I didn't quite know when I got the idea in my head to turn down the opposite end of the hall and drift in the direction of the servant headquarters; those offices near the back where I rarely ventured.

This time of night, nothing but shadows and silence greeted me as I pushed open the door to the lounge where I knew the staff spent their breaks—and where I knew Harper kept the keys to the family vehicles.

Plenty of admonishments ran through my mind as I ruffled through the drawers and scanned the surface of a desk. I hadn't driven in nearly ten years—not since Harper had first taught me in secret on the house grounds. According to Mother's philosophy, women like me didn't need to know how to operate a car when we paid people to do it for us.

If Mother could see me now, fishing a pair of silver keys from a hook on the wall, she'd probably drop dead again.

It took me ages to stumble to the garage. By then my arm had grown numb and every part of me tingled with an icy chill I couldn't escape. My teeth chattered, fingers shaking so badly that the keys jingled like bells.

When I finally found the Rolls Royce, parked within a shadowy corner, I could barely fit the key in the door. The black machine with its tinted windows seemed about as imposing as a snarling beast waiting to swallow me whole. How did one even start a car anyway? Was there some sort of button?

Idiot! A disembodied voice hissed—only this time, it didn't belong to my mother. It was Lisa. Fool, she snarled. A man breaks into your bedroom, mortally wounds you, and your main concern is if the gas pedal is on the left or the right?

My eyes narrowed at the thought and somehow I managed to wrench open the door and climb onto the driver's seat.

I didn't stop to consider that I had no idea how to leave the property let alone navigate the city, or that I was staining priceless leather with my blood.

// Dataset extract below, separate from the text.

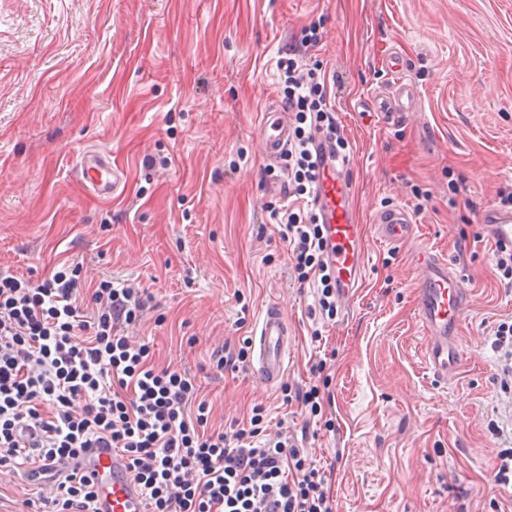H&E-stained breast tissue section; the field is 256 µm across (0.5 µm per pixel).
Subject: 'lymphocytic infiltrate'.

Driven by determination I was able to get the key into the ignition and jerkily maneuver the car to the garage's entrance.

Ten minutes later I was creeping down a side road at a pace more befitting a snail, thankful that the roads were mostly empty this time of night. My trembling hands could barely grip the steering wheel and I strained to see over it in search of a certain, imposing steeple.

Call it luck—or fate—but after a random turn, I glanced up to find the shadowy silhouette of the church of St. Jude the Apostle, and I figured that I was the only person in the world relieved to have found the gate to their own personal hell.